Delete Greatest Value in Each Row - Video Solutions

Problem Overview: You are given an matrix of integers. In each step, remove the largest element from every row, then add the maximum among those removed values to the answer. Repeat until the grid becomes empty. The challenge is organizing these removals efficiently while tracking the maximum picked in every round.

Approach 1: Greedy Row Sorting (O(m * n log n) time, O(1) extra space)

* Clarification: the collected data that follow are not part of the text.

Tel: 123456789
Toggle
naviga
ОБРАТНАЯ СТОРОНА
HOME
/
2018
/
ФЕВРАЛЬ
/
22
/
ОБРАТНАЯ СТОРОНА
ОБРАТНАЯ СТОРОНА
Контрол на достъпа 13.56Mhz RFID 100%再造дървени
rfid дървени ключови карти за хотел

The key observation: the largest elements removed from each row form "rounds" when rows are sorted. Sort every row in ascending order using sorting. After sorting, the last column holds each row's largest value, the second‑last column holds the second largest, and so on. Iterate columns from right to left. For each column index, scan all rows and take the maximum value among them, then add it to the total. Sorting aligns removals across rows so each column naturally represents one deletion round.

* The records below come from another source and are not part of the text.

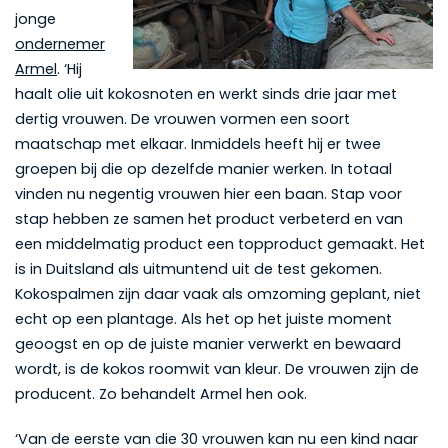
jonge
ondernemer
Armel
. ‘Hij
haalt olie uit kokosnoten en werkt sinds drie jaar met
dertig vrouwen. De vrouwen vormen een soort
maatschap met elkaar. Inmiddels heeft hij er twee
groepen bij die op dezelfde manier werken. In totaal
vinden nu negentig vrouwen hier een baan. Stap voor
stap hebben ze samen het product verbeterd en van
een middelmatig product een topproduct gemaakt. Het
is in Duitsland als uitmuntend uit de test gekomen.
Kokospalmen zijn daar vaak als omzoming geplant, niet
echt op een plantage. Als het op het juiste moment
geoogst en op de juiste manier verwerkt en bewaard
wordt, is de kokos roomwit van kleur. De vrouwen zijn de
producent. Zo behandelt Armel hen ook.
‘Van de eerste van die 30 vrouwen kan nu een kind naar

This greedy strategy works because the deletion order inside a row does not affect other rows. Once rows are sorted, the problem reduces to repeatedly selecting the largest value among the current "top" elements of each row.

Approach 2: Heap Simulation (O(m * n log n) time, O(m * n) space)

Another direct simulation uses a max heap for every row with a heap (priority queue). Push all row elements into a max heap. During each round, pop the largest value from every heap and track the maximum among those popped numbers. Add that maximum to the answer. Continue until heaps become empty.

This approach mirrors the problem statement exactly: repeatedly remove row maximums and evaluate the global maximum. However, heap maintenance adds extra memory and logarithmic operations, making it slightly heavier than sorting once.

Approach 3: Column Aggregation (Dynamic Programming View) (O(m * n log n) time, O(n) space)

After sorting each row, you can treat each column as an independent stage of the process. Maintain an array where index j represents the best value obtainable when removing the j-th largest elements. For each column, compute the maximum across rows and accumulate it into the result. This resembles a simple dynamic programming accumulation because each column's contribution builds the final answer step by step.

The DP interpretation doesn't change complexity but clarifies that once rows are sorted, the remaining work is just scanning columns and aggregating the optimal value per stage.

Recommended for interviews: The greedy sorting approach is what interviewers expect. Sorting rows once simplifies the entire simulation and leads to clean O(m * n log n) time with constant extra space. The heap solution shows you understand priority queues, but the greedy alignment insight demonstrates stronger algorithmic reasoning.